Two almost identical assembly and joining lines ensure redundancy if one line is unavailable. Thanks to standardization measures, batches of 10 doors can now be organized, enabling fully automated line retooling at the end of each shift to accommodate the following model series. With a production capacity of 4,000 doors per year, partners agree that the new material and production concept leads to significant scalability benefits.

Maxi Grobis, from IWU’s factory planning, simulation and evaluation team, simulated all technical and economic aspects of the new assembly line —factors that often influence each other. Key technical assessment criteria included product and process complexity, opportunities and risks of automation (especially concerning flexibility and adaptability), and overall system availability across a chain of individual automated systems.

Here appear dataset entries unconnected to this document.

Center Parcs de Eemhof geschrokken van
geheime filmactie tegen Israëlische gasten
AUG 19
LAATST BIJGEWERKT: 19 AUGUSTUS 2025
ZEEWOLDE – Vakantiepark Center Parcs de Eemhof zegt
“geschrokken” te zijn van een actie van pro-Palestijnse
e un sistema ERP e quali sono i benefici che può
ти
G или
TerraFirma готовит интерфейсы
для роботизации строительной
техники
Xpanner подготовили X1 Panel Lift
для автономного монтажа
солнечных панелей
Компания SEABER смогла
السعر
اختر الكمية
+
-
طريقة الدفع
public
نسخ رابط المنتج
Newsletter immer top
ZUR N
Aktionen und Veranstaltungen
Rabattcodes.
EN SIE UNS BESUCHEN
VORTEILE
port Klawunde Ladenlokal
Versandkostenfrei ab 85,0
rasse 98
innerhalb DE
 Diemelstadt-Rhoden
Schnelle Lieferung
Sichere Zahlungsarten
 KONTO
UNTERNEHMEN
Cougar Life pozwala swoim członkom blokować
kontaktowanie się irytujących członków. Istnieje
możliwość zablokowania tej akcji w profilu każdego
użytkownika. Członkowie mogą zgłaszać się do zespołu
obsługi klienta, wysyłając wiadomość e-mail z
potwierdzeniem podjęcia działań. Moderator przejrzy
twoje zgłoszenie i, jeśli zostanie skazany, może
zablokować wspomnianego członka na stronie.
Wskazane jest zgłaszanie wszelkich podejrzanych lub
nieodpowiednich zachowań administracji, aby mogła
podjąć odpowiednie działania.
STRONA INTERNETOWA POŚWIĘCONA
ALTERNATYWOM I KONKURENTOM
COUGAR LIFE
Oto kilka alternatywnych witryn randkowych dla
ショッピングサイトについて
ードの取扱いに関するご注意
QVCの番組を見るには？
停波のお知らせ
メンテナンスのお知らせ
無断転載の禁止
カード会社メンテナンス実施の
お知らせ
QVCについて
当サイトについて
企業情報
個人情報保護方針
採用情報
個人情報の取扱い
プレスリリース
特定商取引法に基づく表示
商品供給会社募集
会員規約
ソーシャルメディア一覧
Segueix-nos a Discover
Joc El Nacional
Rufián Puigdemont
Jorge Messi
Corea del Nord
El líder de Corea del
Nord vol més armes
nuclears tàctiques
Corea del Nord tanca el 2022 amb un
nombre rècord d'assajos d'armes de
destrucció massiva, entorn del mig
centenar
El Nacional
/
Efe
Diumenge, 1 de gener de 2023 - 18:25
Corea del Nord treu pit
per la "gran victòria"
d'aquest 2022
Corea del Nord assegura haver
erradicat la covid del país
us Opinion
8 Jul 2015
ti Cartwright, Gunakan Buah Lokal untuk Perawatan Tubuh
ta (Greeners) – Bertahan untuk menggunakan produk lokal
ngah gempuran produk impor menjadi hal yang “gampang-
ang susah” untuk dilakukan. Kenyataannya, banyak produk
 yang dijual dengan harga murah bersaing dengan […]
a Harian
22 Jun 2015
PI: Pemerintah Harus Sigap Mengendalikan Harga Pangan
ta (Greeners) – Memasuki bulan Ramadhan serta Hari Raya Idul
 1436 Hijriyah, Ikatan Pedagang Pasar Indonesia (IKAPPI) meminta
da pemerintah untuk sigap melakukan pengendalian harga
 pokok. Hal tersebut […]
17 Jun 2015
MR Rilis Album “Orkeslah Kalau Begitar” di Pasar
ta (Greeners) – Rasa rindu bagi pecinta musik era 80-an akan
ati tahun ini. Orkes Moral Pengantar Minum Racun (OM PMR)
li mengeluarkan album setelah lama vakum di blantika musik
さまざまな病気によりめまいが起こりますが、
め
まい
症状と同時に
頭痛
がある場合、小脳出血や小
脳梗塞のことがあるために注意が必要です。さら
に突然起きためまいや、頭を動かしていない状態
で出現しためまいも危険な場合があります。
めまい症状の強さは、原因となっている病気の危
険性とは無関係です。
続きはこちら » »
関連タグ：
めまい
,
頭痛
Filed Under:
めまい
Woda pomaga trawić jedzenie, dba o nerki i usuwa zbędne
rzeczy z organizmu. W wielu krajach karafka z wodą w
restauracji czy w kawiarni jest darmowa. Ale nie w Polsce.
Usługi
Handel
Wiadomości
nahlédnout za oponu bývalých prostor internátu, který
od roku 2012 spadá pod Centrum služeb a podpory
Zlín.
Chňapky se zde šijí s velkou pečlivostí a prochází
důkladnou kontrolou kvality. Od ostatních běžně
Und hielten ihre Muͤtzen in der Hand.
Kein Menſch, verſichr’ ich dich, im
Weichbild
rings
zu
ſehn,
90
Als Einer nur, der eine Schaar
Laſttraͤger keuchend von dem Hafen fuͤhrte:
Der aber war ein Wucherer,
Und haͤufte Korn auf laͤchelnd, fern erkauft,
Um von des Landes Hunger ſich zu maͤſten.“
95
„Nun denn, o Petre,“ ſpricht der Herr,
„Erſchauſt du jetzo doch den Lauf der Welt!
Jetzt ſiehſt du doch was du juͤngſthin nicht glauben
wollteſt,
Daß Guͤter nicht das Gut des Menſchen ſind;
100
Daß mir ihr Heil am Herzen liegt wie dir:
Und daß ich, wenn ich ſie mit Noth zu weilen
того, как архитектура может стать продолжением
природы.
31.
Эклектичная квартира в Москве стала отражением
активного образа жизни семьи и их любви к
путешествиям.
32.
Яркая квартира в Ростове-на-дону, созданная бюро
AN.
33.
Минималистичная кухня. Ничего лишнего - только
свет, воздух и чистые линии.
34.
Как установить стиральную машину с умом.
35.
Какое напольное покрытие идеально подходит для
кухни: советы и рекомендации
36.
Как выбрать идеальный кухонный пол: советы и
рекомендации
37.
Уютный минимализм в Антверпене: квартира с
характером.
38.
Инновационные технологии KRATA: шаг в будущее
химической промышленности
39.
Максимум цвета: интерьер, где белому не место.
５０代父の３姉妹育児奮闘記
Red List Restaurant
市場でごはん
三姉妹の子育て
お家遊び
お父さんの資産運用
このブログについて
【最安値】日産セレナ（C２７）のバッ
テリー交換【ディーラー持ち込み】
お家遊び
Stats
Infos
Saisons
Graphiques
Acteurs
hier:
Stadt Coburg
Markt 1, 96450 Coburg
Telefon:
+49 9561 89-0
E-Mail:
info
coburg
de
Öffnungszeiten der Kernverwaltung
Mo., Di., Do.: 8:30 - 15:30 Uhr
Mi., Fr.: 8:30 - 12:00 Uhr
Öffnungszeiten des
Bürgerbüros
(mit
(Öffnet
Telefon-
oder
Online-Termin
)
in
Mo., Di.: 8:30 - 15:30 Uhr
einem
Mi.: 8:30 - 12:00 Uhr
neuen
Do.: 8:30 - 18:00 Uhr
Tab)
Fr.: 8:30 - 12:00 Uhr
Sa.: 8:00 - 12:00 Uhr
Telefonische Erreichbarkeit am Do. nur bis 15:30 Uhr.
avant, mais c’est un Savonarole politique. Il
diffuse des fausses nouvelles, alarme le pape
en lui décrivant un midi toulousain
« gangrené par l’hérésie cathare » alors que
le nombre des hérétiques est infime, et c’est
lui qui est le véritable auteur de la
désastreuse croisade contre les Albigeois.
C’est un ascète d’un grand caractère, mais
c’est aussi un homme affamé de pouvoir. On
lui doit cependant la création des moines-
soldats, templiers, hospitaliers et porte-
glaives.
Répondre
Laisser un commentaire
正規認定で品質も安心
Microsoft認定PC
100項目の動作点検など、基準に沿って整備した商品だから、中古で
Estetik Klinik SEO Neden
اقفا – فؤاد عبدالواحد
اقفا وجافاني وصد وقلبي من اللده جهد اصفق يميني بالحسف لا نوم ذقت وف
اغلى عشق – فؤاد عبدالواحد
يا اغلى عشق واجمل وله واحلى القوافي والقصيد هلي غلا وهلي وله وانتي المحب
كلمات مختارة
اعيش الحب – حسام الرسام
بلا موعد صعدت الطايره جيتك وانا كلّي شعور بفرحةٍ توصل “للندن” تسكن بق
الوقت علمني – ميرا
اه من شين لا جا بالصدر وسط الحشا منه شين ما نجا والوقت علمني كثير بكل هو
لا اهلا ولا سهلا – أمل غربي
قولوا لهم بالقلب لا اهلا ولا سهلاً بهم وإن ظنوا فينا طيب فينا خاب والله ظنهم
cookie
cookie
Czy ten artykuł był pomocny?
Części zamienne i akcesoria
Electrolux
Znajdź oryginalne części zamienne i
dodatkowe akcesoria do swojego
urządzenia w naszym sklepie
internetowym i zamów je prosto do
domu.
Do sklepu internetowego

Automating just for automation’s sake wasn’t an option. “To deliver a truly integrated solution, we analyzed the entire door production and assembly process and translated it into a dynamic cost model,” Grobis emphasizes. “What works technically also has to make sense in terms of capital expenditure, machine hourly rates, maintenance effort, energy costs, capital commitment and depreciation. Focusing solely on labor cost savings or shorter lead times would be shortsighted.”

Considering all technical, logistical and financial factors, there is a clear recommendation to implement the newly developed automation solution. Grobis notes that her integrated simulation approach also reduced planning time by about 25%. 

“Thinking about economics from the beginning saves unnecessary revision loops during planning,” she concludes.